Au sens strict du terme, il n’y a pas de raison de considérer un échange de courriers électroniques comme n’étant pas de la correspondance, surtout si ces courriers sont bien écrits comme c’est le cas ici. Mais, au fond, les romans épistolaires ont vécu. Ils ont disparu quand on a arrêté de mettre des feuilles de papier dans des enveloppes pour les envoyer à leur destinataire par la poste. Un roman épistolaire à base d’emails est un contre-sens, une absurdité, une hérésie — un peu de luddisme ne saurait faire de mal. Choisir cette forme du passé – comme Lise Charles le fait ici, sciemment sans doute aucun – révèle que le monde d’Octave Milton, de Marianne Renoir et des autres pensionnaires est un monde factice, d’apparence, le monde en trompe-l’oeil, sans profondeur de la galerie du palais Spada.
Des personnages à une dimension
Évidemment, ce monde ne pouvait être habité que par des personnages sans profondeur, aplatis sur une seule dimension – eux-mêmes. Insatisfait chronique, Milton passe le roman à se plaindre, ne fait rien parce qu’il ne veut rien faire et non pas parce qu’il ne peut pas, n’est pas assez malin pour avoir des idées perverses mais est assez veule pour ne pas s’y opposer. Il doit pallier son manque d’inspiration. Cela passe avant tout. Lui d’abord. Comme les autres pensionnaires de la Villa Médicis, d’ailleurs, tous plus égotistes les uns que les autres — avec une mention spéciale à l’artiste qui a été sélectionnée pour un projet consistant à enregistrer les bruits de son corps. Ce qui laisse à penser que le jury — qui ne peut quand même pas être incompétent — est fait du même matériau. Marianne Lenoir est loin d’être toute blanche, faussement candide, victime consentante. Sans compter les personnages secondaires … le frère de Milton est vain; son éditrice, Livia Colangeli, est jalouse et cruelle. En fait, ils sont minables, tous plus pathétiques les uns que les autres — à part, peut-être, la demoiselle à coeur ouvert elle-même
Le jeu de miroir de Lise Charles
Que Lise Charles dénonce tout ce fatras est assez intéressant, amusant. Mais on peut se demander à quel degré se situe l’autrice … pas au premier ; au second, au troisième? Plus haut encore? Après tout, Lise Charles est romancière, comme Octave Milton — ah oui, si évidemment un pseudonyme que j’avais oublié de le mentionner et un pseudonyme composé de deux prénoms — publiée chez P.O.L. comme Milton. Son premier roman s’intitulait La Cattiva. Milton a publié un roman qui s’intitulait La Cattiva Bambina. Lise Charles a été pensionnaire à la Villa Médicis, comme Milton l’est dans le roman. Elle est également maîtresse de conférences en littérature à l’Université de Nantes, comme Marianne Renoir qui était le personnage principal de La Cattiva et aussi personnage principal de la Cattiva Bambina et joue un rôle non négligeable dans La demoiselle à coeur ouvert.

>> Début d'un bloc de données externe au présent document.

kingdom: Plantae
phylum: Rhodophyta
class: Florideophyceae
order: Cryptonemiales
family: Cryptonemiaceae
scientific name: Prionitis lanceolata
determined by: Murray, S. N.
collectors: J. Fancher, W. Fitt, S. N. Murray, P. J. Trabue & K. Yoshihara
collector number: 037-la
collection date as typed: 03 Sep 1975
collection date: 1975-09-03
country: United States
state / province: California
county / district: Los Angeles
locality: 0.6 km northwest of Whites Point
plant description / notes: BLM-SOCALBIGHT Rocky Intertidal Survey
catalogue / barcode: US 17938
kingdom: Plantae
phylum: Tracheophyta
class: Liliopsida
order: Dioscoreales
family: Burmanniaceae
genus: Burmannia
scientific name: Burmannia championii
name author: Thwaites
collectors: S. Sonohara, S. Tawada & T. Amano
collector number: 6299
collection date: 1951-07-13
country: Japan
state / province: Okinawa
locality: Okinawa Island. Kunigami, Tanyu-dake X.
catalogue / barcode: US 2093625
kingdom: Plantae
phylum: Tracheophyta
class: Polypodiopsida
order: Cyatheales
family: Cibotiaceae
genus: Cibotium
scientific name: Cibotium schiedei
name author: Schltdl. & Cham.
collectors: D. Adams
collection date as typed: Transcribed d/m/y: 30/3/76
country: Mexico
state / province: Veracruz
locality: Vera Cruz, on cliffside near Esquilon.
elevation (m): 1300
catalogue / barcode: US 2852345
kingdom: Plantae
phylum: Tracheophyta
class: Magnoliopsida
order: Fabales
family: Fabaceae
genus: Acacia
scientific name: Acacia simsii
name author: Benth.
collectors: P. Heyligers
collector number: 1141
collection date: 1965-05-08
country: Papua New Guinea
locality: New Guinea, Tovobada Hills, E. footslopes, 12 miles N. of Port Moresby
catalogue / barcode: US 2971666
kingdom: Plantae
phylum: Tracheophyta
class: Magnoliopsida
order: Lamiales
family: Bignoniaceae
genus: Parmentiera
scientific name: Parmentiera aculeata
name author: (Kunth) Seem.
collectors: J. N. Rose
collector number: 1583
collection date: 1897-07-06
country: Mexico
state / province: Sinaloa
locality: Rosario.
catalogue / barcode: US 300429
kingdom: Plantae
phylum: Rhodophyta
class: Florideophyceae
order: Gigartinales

Bref, Lise Charles est à la fois le marteau et l’enclume, s’amusant à taper sur les uns et les autres à tour de rôle tout en étant elle-même les uns et les autres à tour de rôle. C’est surprenant de franchise, réjouissant de méchanceté. Pas étonnant que La Demoiselle à Coeur Ouvert figure dans la pré-sélection du prix Filigranes 2020. Après le prix de la Romancière en 2013 pour La Cattiva (P.O.L., 2013) et la mention spéciale du prix Wepler pour Comme Ulysse (P.O.L., 2015), ce serait une belle réussite.